Modeling Visit Probabilities within Network‐Time Prisms Using Markov Techniques

The space-time prism is a key concept in time geography that captures both spatial and temporal constraints on an object's potential mobility. For mobility within transportation networks, network-time prisms (NTPs) delimit accessible locations with respect to time given scheduling constraints, movement constraints, and speed limits imposed by the network. The boundary of a NTP has been used as a measure of individuals' accessibility within a network.
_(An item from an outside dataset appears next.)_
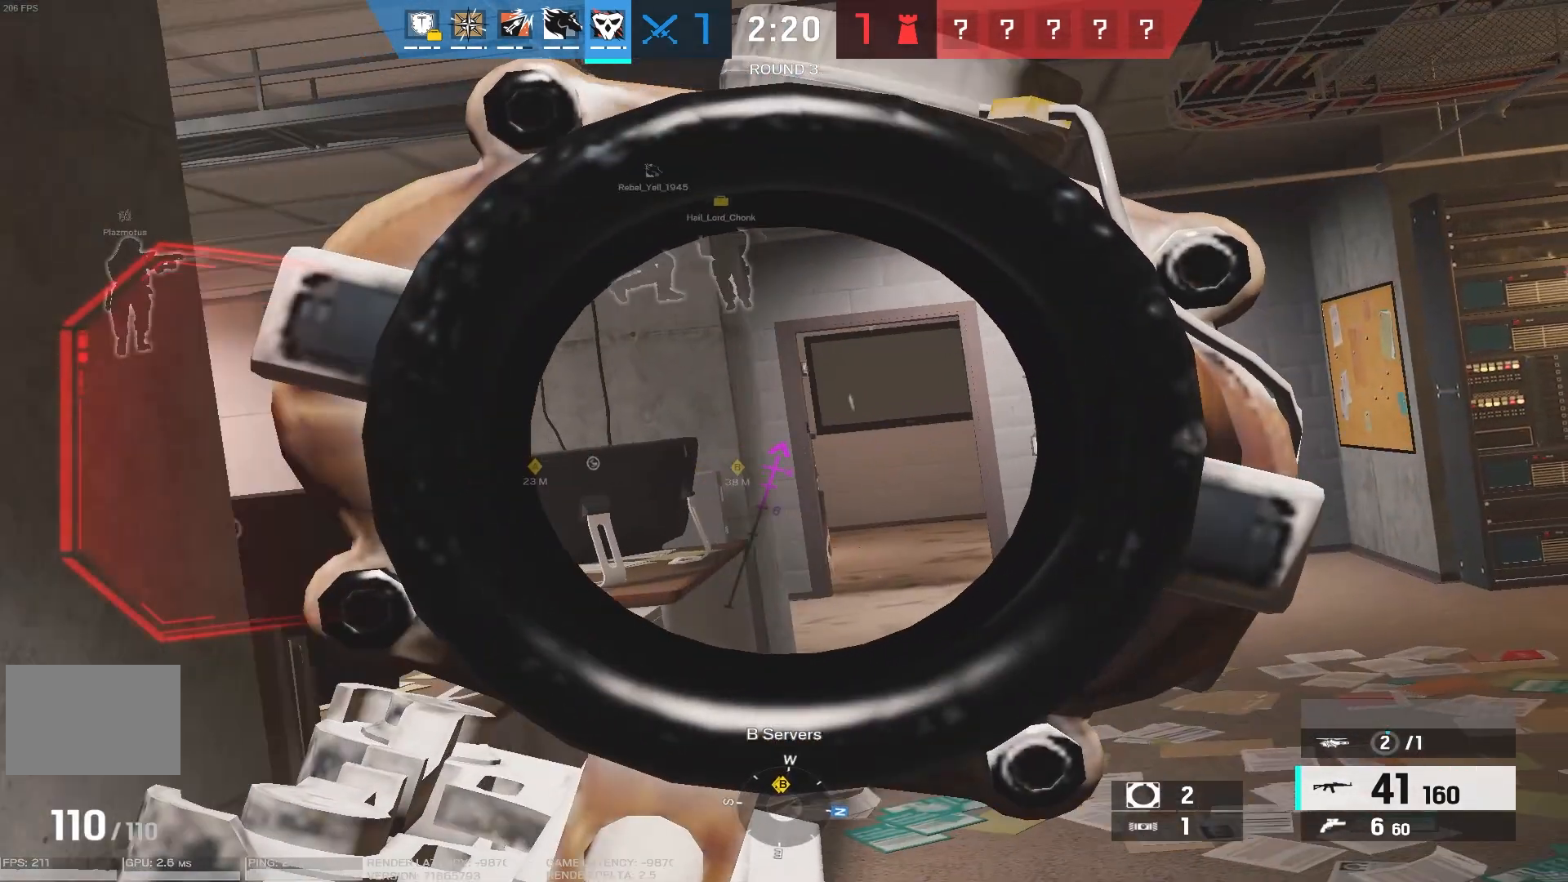
{"keys": ["d", "w"], "mouse": ["right"], "events": [[266, "w", "down"]]}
However, the interior structure has lacked quantitative characterization, including the distribution of visit probabilities at accessible locations. This article models visit probabilities within NTPs using two types of Markov techniques: (1) Brownian motion on undirected graphs for nonvehicular mobility (e.g., walking) and (2) continuous-time semi-Markov process for vehicular mobility (e.g., biking, driving). Based on these methods, we simulate nonvehicular and vehicular visit probabilities and visualize these distributions. For vehicular mobility, we compare the simulated visit probabilities with empirical probabilities derived from trajectories collected by Global Positioning System (GPS) in New York City, USA. The visit probabilities provide a quantitative description of individuals' potential mobility within a NTP and a foundation for developing the refined accessibility benefit and cost measures that go beyond the binary nature of classical NTPs.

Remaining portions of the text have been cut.